Alumni and students at the Chinese University of Hong Kong have demanded that the latest appointment to its governing council be withdrawn. They claim the appointment was a “political reward” for those who support Chief Executive Leung Chun-ying.
Vincent Marshall Lee Kwan-ho was appointed to a three-year term on the council on Friday, effective June 1. Lee is the chairman of Tung Tai Group of Companies, a financial company, and an independent non-executive director of the Hong Kong Stock Exchange.
A petition was launched by two CUHK alumni groups opposing the appointment, saying that Lee had appeared on stage several times during Leung’s election campaign in 2012. They say he is a member of the Standing Committee of Guangxi province’s political consultative body and signed a petition against the pro-democracy Occupy protests of 2014.

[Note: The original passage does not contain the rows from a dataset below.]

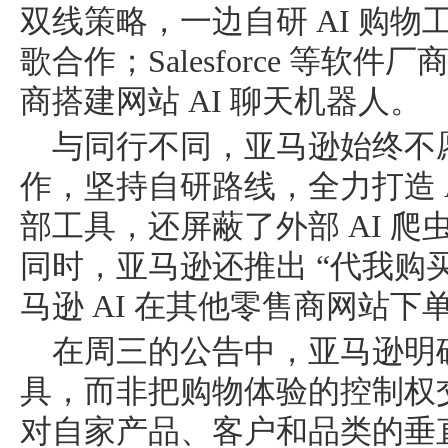
双线策略，一边自研 AI 购物工
歌合作；Salesforce 等
商搭建网站 AI 聊天机器人。
与同行不同，亚马逊始终不愿
作，坚持自研路线，全力打造 Alexa
部工具，还屏蔽了外部 AI 
同时，亚马逊还推出 “代我购
马逊 AI 在其他零售商网站下
在周三的公告中，亚马逊明确
具，而非把购物体验的控制权
对自家产品、客户和品类的垂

In an interview with Ming Pao in March, Lee said that he supported Leung’s possible re-election in 2017, stating that he has done many positive things for Hong Kong, but they were not reported on by the media.
“Such an appointment makes us question whether Leung Chun-ying gives out university council seats as political rewards, seriously damaging institutional autonomy,” the petition said.
The CUHK Alumni Defend Institutional Autonomy Concern Group and the Chinese University Alumni Concern Group on University Development said Leung did not consult the views of teachers, students and alumni before making the appointment.
The groups said that Leung has been appointing controversial figures to councils of universities, namely appointing Arthur Li Kwok-cheung as the chairman of the University of Hong Kong council, and pro-Beijing figures like Maggie Chan Man-ki and Junius Ho Kwan-yiu as members of the Lingnan University council.
“In theory, the chief executive should appoint people that are familiar with the higher education sector,” the groups said.
The groups demanded the government, or the university, change the ordinance governing the university, so that the Chief Executive would not be the chancellor and would not have the power to appoint council members. The adjustment would protect institutional autonomy and academic freedom, they say.
Open University appointee
Also on Friday, Gary Yeung Man-yui, a member of the Democratic Alliance for the Betterment and Progress of Hong Kong, was appointed as a council member at the Open University. He begins a three-year term effective on June 20.
Yeung lost his district council seat in the elections last September.